Globus pharyngis is the feeling of having a pill stuck in your throat, despite not having taken one. The sensation can also be described as feeling you have a lump or something caught in your throat. Other perceived symptoms may include the sensation that you are not breathing okay or are having difficulty swallowing food and water. However, if breathing and swallowing food and water occur normally, these are not true symptoms. If symptoms such as pain and difficulty swallowing do indeed occur, it is important to see a doctor as soon as possible.
The feeling of having a pill stuck in your throat even though you’ve not taken any can have multiple causes. Often times, it’s the accompanying symptoms or lack of that can indicate whether or not there may be an underlying condition. In any case, if you experience a lump in your throat feeling or feel like there is a pill stuck in your throat, the first and most important thing is to see your doctor and have tests to rule out any existing conditions. So what causes a lump in throat or pill stuck in throat feeling?

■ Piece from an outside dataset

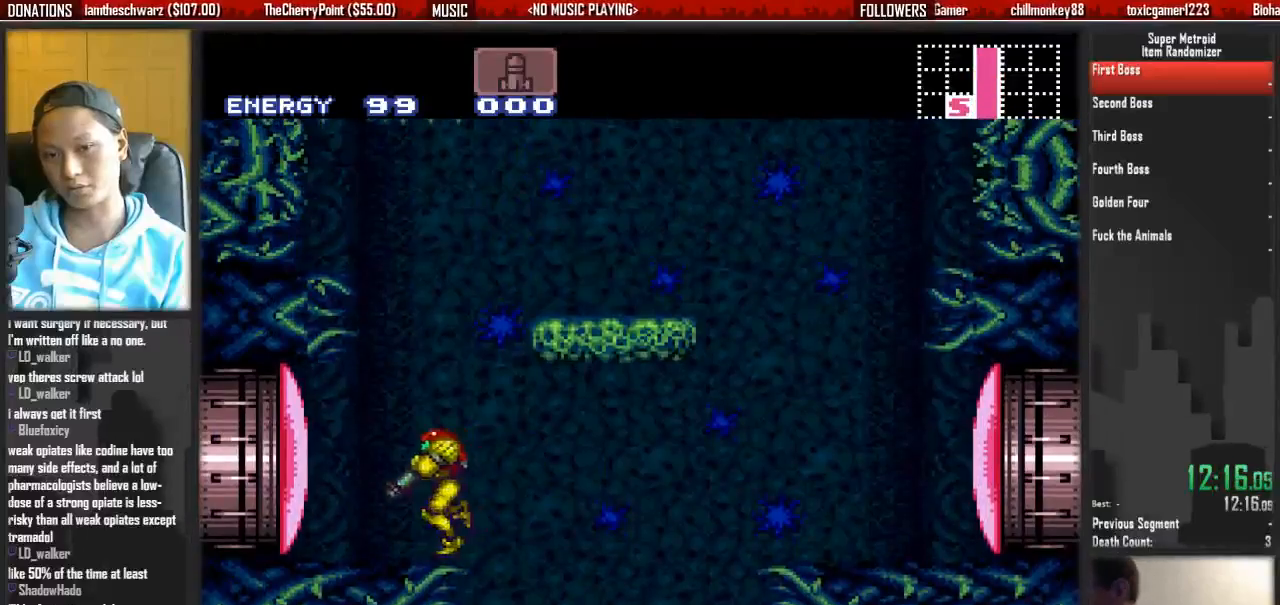
{"dt_ms": 500, "buttons": ["L1", "DPAD_RIGHT"], "events": [[67, "A", "down"], [67, "B", "up"], [67, "DPAD_RIGHT", "down"], [467, "A", "up"], [467, "L1", "down"]]}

What causes the pill stuck in throat feeling?
Injury to the mucous membrane of the throat
Trying to swallow a pill or tablet can occasionally hurt the sensitive lining of the esophagus because pills and tablets are denser and may not always have a smooth passing. Even a small scratch can cause a feeling of a lump or something caught in the throat that apparently gives you swallowing difficulty or that you feel is there all the time. This feeling can linger for days, until the esophagus heals itself. And any dry or hard food you may eat can further delay healing, resulting in the feeling of a pill stuck in throat persisting. The best solution is to have a drink of water to ensure your medicine or dietary supplements passes smoothly along the esophagus.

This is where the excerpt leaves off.